4. Il résulte de ce qui précède, et sans qu'il soit besoin d'examiner les autres moyens de la requête, que M. C est fondé à soutenir que c'est à tort que, par le jugement attaqué, le Tribunal administratif de Montreuil a rejeté sa demande tendant à l'annulation de l'arrêté du 29 juin 2021 du préfet de la Seine-Saint-Denis.

Sur les conclusions à fin d'injonction :

5. Eu égard au motif d'annulation de l'arrêté attaqué ci-dessus retenu, le présent arrêt implique nécessairement, sous réserve d'un changement dans la situation de l'intéressé, que soit délivré à M. C un certificat de résidence portant la mention " vie privée et familiale ". Il y a lieu, par suite, d'enjoindre au préfet de la Seine-Saint-Denis de délivrer ce titre dans un délai de deux mois à compter de la notification du présent arrêt.
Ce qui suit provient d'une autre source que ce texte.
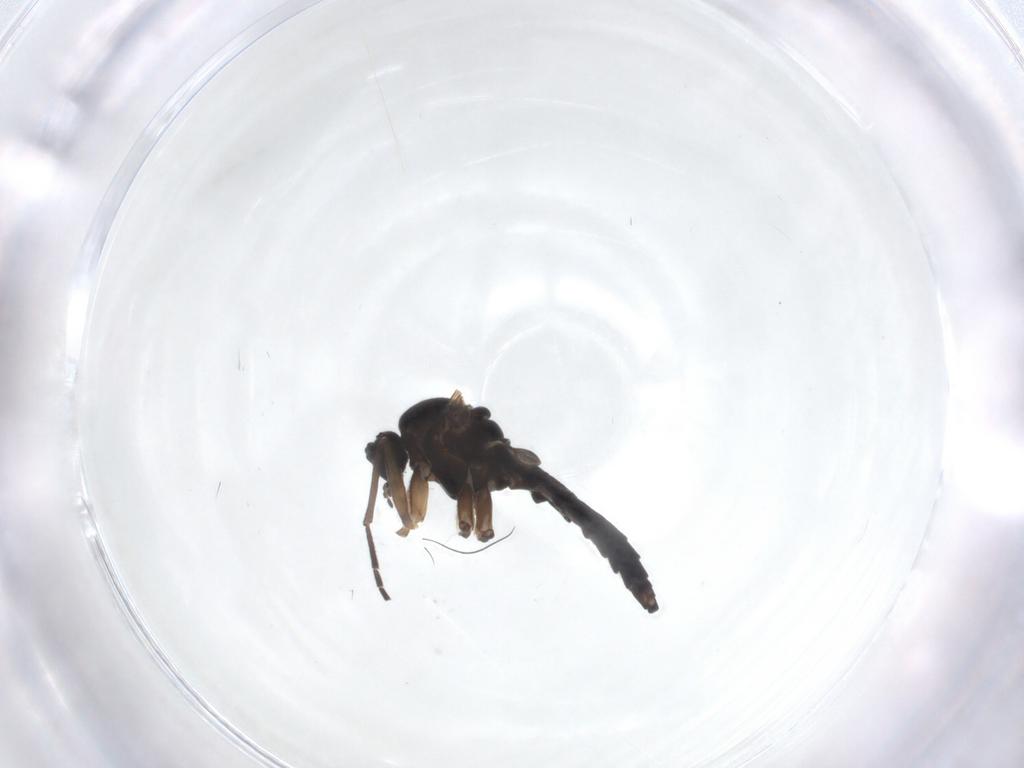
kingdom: Animalia
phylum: Arthropoda
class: Insecta
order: Diptera
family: Sciaridae
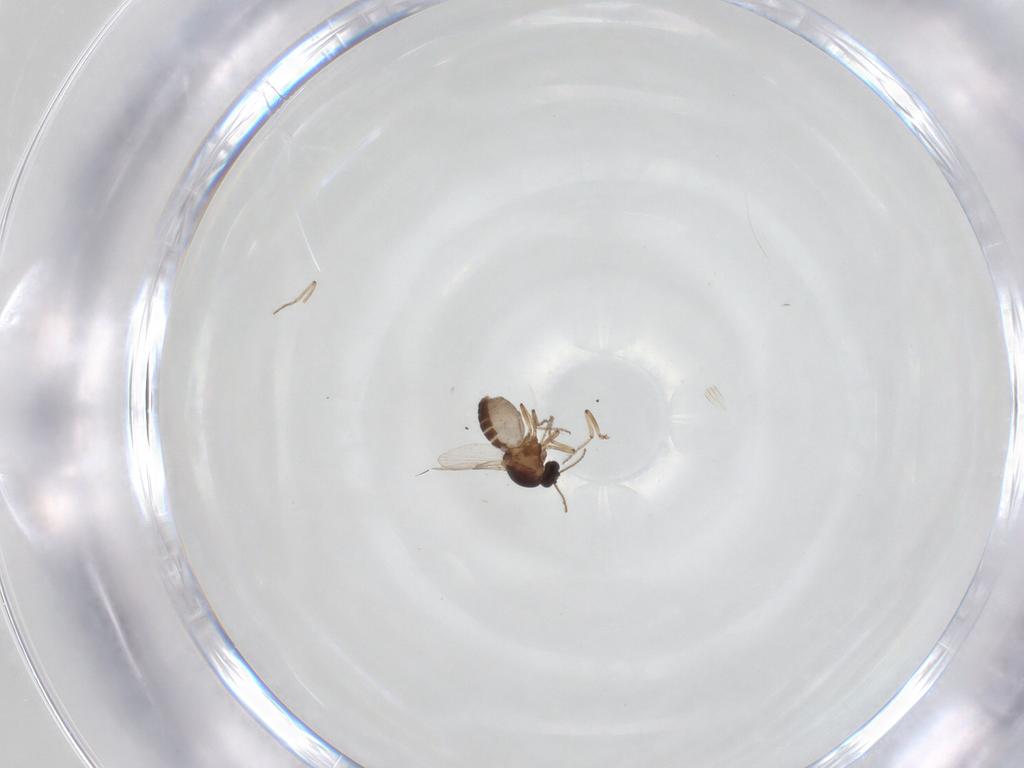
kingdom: Animalia
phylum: Arthropoda
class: Insecta
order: Diptera
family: Ceratopogonidae
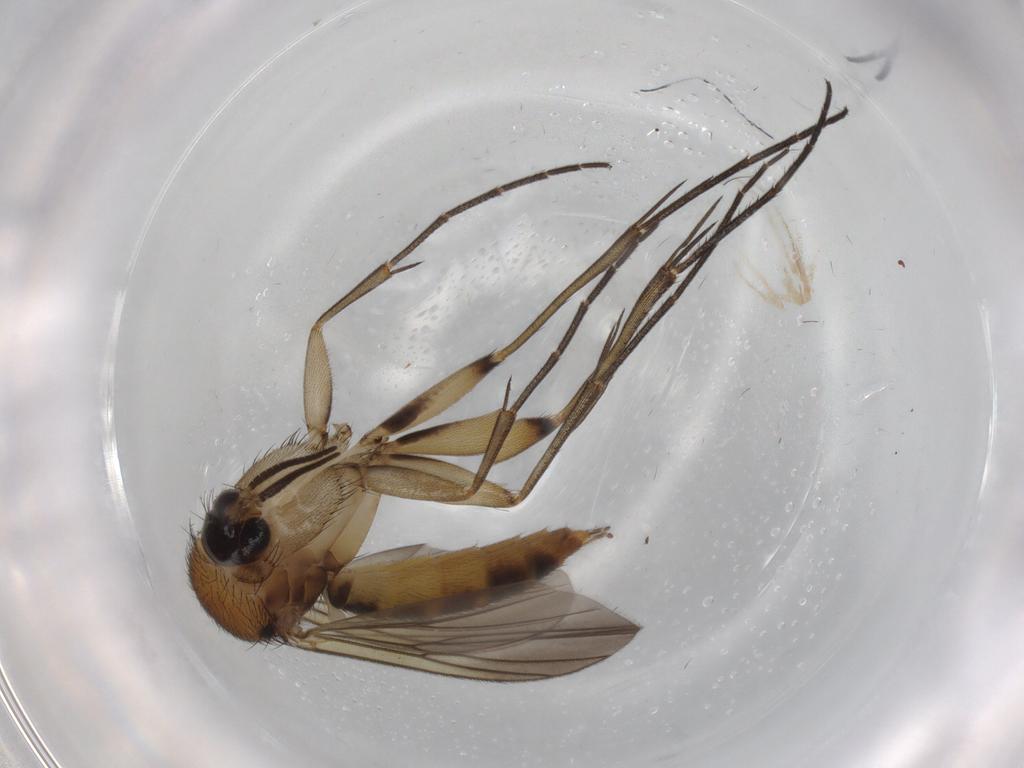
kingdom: Animalia
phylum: Arthropoda
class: Insecta
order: Diptera
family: Mycetophilidae
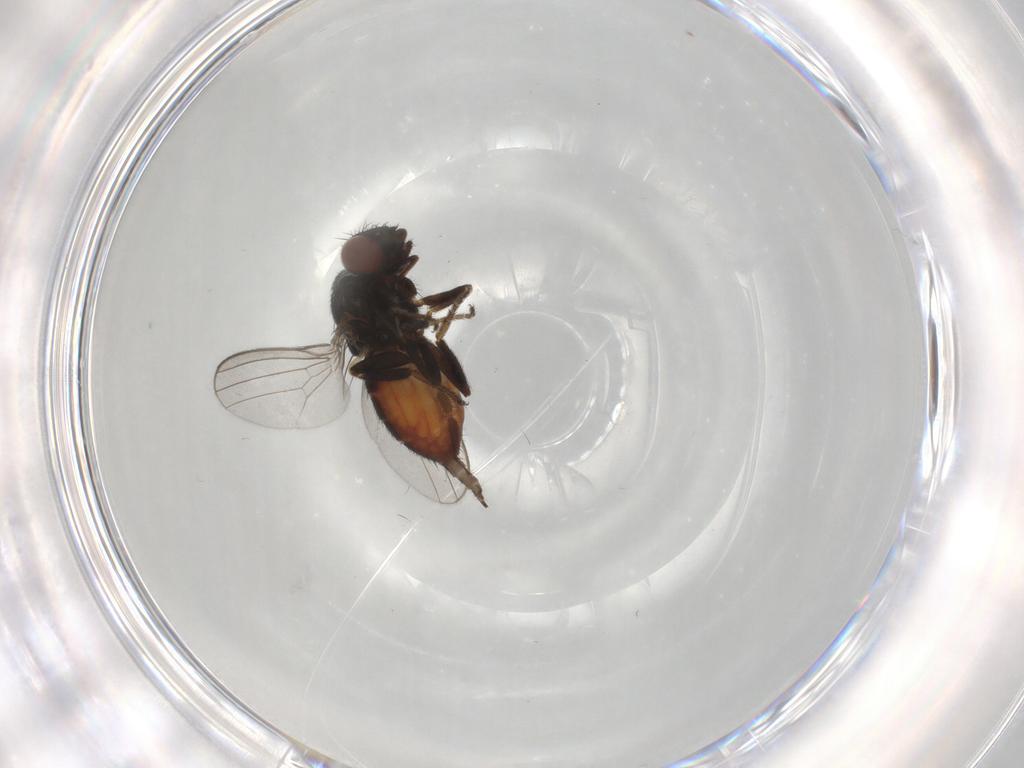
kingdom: Animalia
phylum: Arthropoda
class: Insecta
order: Diptera
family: Milichiidae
Il n'y a pas lieu d'assortir cette injonction d'une astreinte.

Sur les conclusions présentées sur le fondement des dispositions de l'article L. 761-1 du code de justice administrative :

6. Il y a lieu, dans les circonstances de l'espèce, de mettre à la charge de l'Etat le versement d'une somme de 1 500 euros au titre des frais liés à l'instance exposés par M. C.

DÉCIDE :

Article 1er : Le jugement n° 2110171 du 27 janvier 2022 du Tribunal administratif de Montreuil et l'arrêté du 29 juin 2021 du préfet de la Seine-Saint-Denis sont annulés.

Article 2 : Il est enjoint au préfet de la Seine-Saint-Denis de délivrer à M. C un certificat de résidence portant la mention " vie privée et familiale " dans un délai de deux mois à compter de la notification du présent arrêt.

Article 3 : L'Etat versera à M. C la somme de 1 500 euros sur le fondement des dispositions de l'article L. 761-1 du code de justice administrative.

Article 4 : Le surplus des conclusions de la requête est rejeté.

Article 5 : Le présent arrêt sera notifié à M. A C, au ministre de l'intérieur et des outre-mer et au préfet de la Seine-Saint-Denis.

Délibéré après l'audience du 18 octobre 2022, à laquelle siégeaient :

- M. Ho Si Fat, président de la formation de jugement,

- Mme Jayer, première conseillère,

- Mme Larsonnier, première conseillère.

Rendu public par mise à disposition au greffe le 14 novembre 2022.

La rapporteure,

V. D Le président,

F. HO SI FAT

Le greffier,

P. TISSERAND

La République mande et ordonne au ministre de l'intérieur et des outre-mer en ce qui le concerne ou à tous commissaires de justice à ce requis en ce qui concerne les voies de droit commun contre les parties privées, de pourvoir à l'exécution de la présente décision.